A 37-year-old white male presented with seemingly unprovoked acute pulmonary embolism with right heart strain. He did not have any predisposing factors for venous thromboembolism and did not have any symptoms or signs suggestive of malignancy. selleck Clinical guidelines do not recommend further investigation to screen for malignancy in this scenario. Despite this, our young, otherwise healthy patient proceeded to computed tomography scanning, resulting in the diagnosis of localized testicular seminoma.

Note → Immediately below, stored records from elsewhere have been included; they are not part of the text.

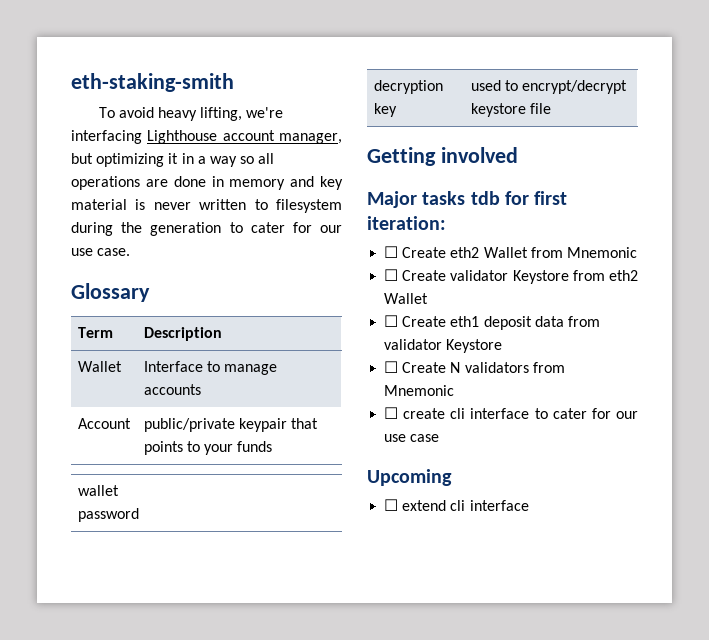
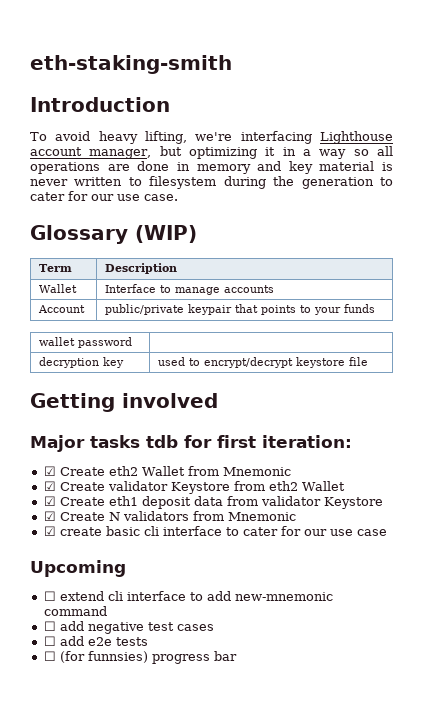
(234, 82) none -> [30,97,170,112] // Introduction
(150, 292) none -> [135,225,197,243] (WIP)
[384,246,399,258] ☐ -> [43,466,56,476] ☑
[384,269,399,281] ☐ -> [43,481,56,491] ☑
[384,315,399,327] ☐ -> [43,496,56,506] ☑
[384,361,399,373] ☐ -> [43,511,56,521] ☑
[384,407,446,419] ☐ create -> [43,526,140,536] ☑ create basic
(529, 505) none -> [189,591,333,601] [43,606,107,616] [43,621,214,634] [43,636,148,646] [43,651,237,664] to add new-mnemonic command // ☐ add negative test cases // ☐ add e2e tests // ☐ (for funnsies) progress bar

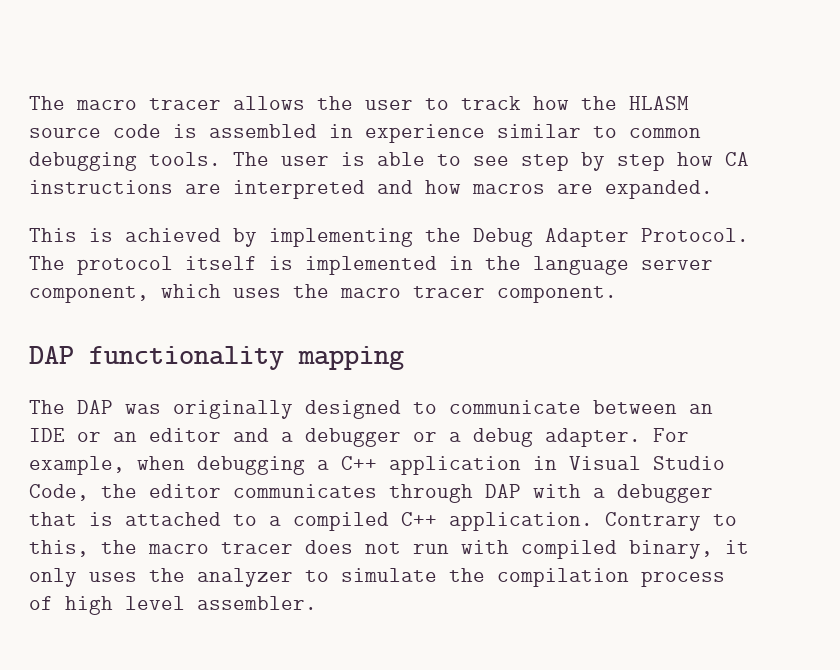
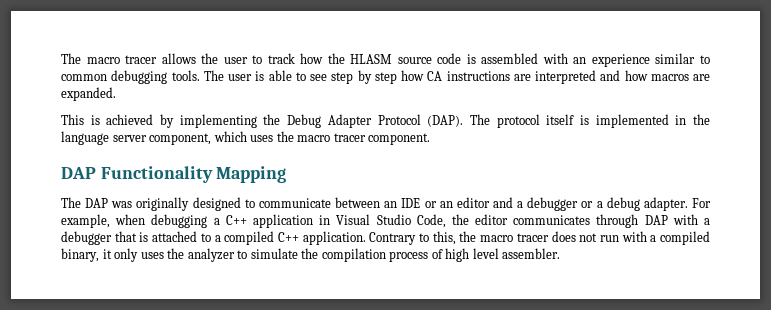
[329,124,353,138] in -> [542,53,587,64] with an
[641,228,749,242] Protocol. -> [377,114,464,127] Protocol (DAP).
[89,346,404,370] functionality mapping -> [100,166,287,183] Functionality Mapping
(509, 547) none -> [650,235,657,242] a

Testicular ultrasound described normal-sized testes (despite a discrete lesion in the right testis), suggesting this was not detectable by the patient or clinician on routine examination. The patient was anticoagulated and had an inferior vena cava filter inserted to facilitate orchidectomy followed by adjuvant radiotherapy.
This case highlights the importance of considering malignancy in seemingly unprovoked venous thromboembolism and the availability of guidelines to direct further investigation. Our patient's treatment was not in line with clinical guidelines and was considered a "lucky find."
This case highlights the importance of considering malignancy in seemingly unprovoked venous thromboembolism and the availability of guidelines to direct further investigation. Our patient's treatment was not in line with clinical guidelines and was considered a "lucky find."